Lol, thanks. They're pretty though.


Sent from my iPad using Tapatalk HD


----------



## JJ09 (Sep 11, 2014)

I have cherry barbs with other fish, they don't bother anyone. Even were fine with my prior betta, he didn't bother them. They nibble on algae sometimes, I've never seen them tear up plants.


----------



## Fireweed farm (Apr 3, 2015)

Denison barbs are great in a large tank even with embers and neons, but something is eating the new growth on my Ranunculus and pretty surenitbisnt the tetras- probably the denisons.


----------



## RWaters (Nov 12, 2003)

RWaters said:


> I've never had aproblem with Black Ruby Barbs, Cherry Barbs or even Gold Barbs in a community tank.

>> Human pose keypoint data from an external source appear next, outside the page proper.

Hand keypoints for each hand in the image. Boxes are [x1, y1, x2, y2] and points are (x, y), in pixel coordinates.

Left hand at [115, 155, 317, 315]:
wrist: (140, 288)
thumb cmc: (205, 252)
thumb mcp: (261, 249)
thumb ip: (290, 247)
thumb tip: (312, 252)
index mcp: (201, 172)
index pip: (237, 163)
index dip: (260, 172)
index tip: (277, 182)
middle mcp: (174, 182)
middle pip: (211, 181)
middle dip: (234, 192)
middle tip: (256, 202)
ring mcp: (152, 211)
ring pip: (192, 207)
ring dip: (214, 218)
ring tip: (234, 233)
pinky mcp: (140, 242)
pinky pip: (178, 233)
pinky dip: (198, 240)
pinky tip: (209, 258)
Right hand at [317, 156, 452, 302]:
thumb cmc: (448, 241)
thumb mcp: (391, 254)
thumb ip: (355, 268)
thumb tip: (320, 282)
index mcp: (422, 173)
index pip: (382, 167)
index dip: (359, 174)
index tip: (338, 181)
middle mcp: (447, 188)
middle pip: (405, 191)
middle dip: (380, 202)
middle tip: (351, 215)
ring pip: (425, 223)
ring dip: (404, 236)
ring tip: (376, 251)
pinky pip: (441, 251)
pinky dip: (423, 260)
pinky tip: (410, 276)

At the end of the day, the best, most readily available barbs are the ones I mentioned:
- black ruby barbs
- cherry barbs 
- gold barbs

So tell us, miogpsrocks. Have you made a decision?


----------



## sevendust111 (Jul 15, 2014)

I have albino cherry barbs which look very cool, but the males can get aggressive. I had 6, but 3 died, which has increased their aggression. I want more but am having trouble sourcing them locally. They mostly nip each other but they occasionally go after my neons and Cardinals. I would definitely get a minimum of six and I would get a two to one female to male ratio with cherry barbs or albino cherry barbs.


----------



## miogpsrocks (Sep 3, 2015)

RWaters said:


> At the end of the day, the best, most readily available barbs are the ones I mentioned:
> - black ruby barbs
> - cherry barbs
> - gold barbs
> ...


Maybe Cherry barbs. I need to get some things sorted out in my tank before I can add anymore fish. I am also limited by the selection of what my local petstores feel like ordering. 

When my tank issues are revolved, I think I will look for some cherry barbs since they have nice color and appear to be peaceful. 

Thanks.


----------



## philipraposo1982 (Mar 6, 2014)

I got close to 40 cherry barbs in my 75g. They are awesome fish!! Get them.


----------



## miogpsrocks (Sep 3, 2015)

philipraposo1982 said:


> I got close to 40 cherry barbs in my 75g. They are awesome fish!! Get them.


I will try as long as my local Petco carries them. Otherwise, it might be more difficult especially if I have to order them from a foreign country or something. 

Thanks.


----------



## Chelsea Willis (Nov 21, 2018)

miogpsrocks said:


> That is one of the reason I would say to never have those Buenos Aires tetras in a community tank.
> 
> I wondering if that larger dension barb would have the same issue?


I agree that buenos Aires tetras are very pushy. I have not had a problem with my Roseline Sharks (aka Denison barbs). They have played well with others in my tank.


----------